Egypt's New Ambassador has a bold continental vision to bolster ties between the two countries
19 November 2020
Ambassador Ahmed El Fadly, Egypt's new Ambassador to the Republic of South Africa, presented his Letter of Credence to President Cyril Ramaphosa, along with sixteen Ambassadors and High Commissioners at a ceremony organized on November 19th, at the Union Building.
A seasoned career diplomat, and an avid learner, with over two decades of professional experience under his belt, primarily in the field of regional and international security, El Fadly served in the Embassies of Egypt in Washington D.C. and Vienna, and was most recently, the Director of Disarmament Affairs and Peaceful Uses of Nuclear Energy. El Fadly also served as the Deputy Chief of Egypt’s Mission in Addis Ababa, Ethiopia, where he prides himself on his extensive experience in dealing with African affairs, having headed the delegation of Egypt partaking in the AU Peace and Security Mission to Darfur in 2017, and his membership of Egyptian delegations to several AU Summits, Ministerial Meetings and Peace and Security Council Meetings.

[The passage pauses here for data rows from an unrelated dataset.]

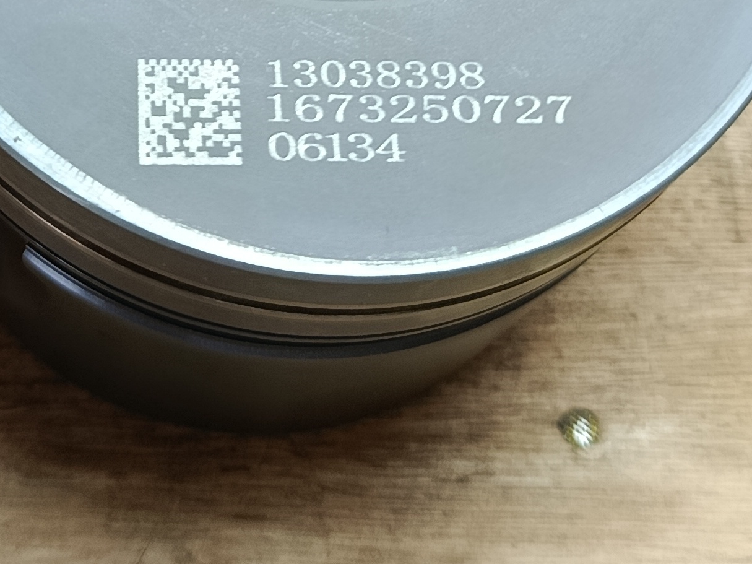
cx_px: 193
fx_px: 1716
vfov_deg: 16.9
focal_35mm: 79
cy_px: -290
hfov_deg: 24.5
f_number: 1.7
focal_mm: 5.24
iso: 121
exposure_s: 1/100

“The history of the longstanding bilateral relationship between Egypt and South Africa dates back to the 1940s. After it had fully gained its own independence through its Revolution of 1952, Egypt became a staunch supporter of the freedom and independence of its African brothers and sisters. Accordingly, to support this end and in protest of the discriminatory policies of the apartheid regime, Egypt broke diplomatic ties with the government of South Africa and hosted an office of the African National Congress (ANC), providing all the necessary means of support for its success in liberating South Africa. In fact, the late Alfred Nzo, the first Foreign Minister of post-apartheid South Africa, previously headed that office in Cairo in the 1960s”, explained El Fadly. “It is no secret that the late President Gamal Abdel-Nasser played a pivotal role in securing all kinds of support for South Africa’s march towards freedom, along with its icons and leaders, especially to Madiba; the legendary late President Nelson Mandela, who is also a popular and highly respected figure in Egypt to this day”, El Fadly added.
For his tenure as Ambassador, El Fadly hopes to expand and deepen the scope of cooperation between Egypt and South Africa, beyond the current levels which already permeate both societies, reaching up to the presidential level. A firm believer in the notion that “African problems require African solutions, whereby Africa remains for Africans”, El Fadly elaborated that he “envisions an inclusive economic development and growth in Africa, led by both Egypt and South Africa, which can best be achieved by furthering their strategic relationship”. El Fadly asserts that the Cairo-Cape Road is a case in point; a project that has the potential of transforming what was once a colonial endeavor into a bridge, bonding both ends of the African continent, thereby bringing about a continental Renaissance by promoting trade, investment and tourism, as well as bringing Africans closer together. “It is true that there is much to be done and much that can be done, but in the words of Madiba himself ‘it always seems impossible until it it’s done’. In this case, I am quite confident that fruitful cooperation between Egypt and South Africa can truly launch the entire continent forward” added El Fadly.
El Fadly also intends to further promote relations between the two countries beyond the political and economic spheres. “In addition to the importance of our common African cultural heritage, Egyptian and South African peoples love football”, explained El Fadly. In this respect, El Fadly asserts that the most recent assumption of Pitso Mosimane’s duties as coach of the iconic Al-Ahly Club in Cairo means that he is reassured of the support of 60 million Egyptians who root for the club, especially in light of his successes there thus far. “Likewise, I hope that through my work serving both of our beloved countries, I will earn the trust and support of 60 million South Africans” added El Fadly.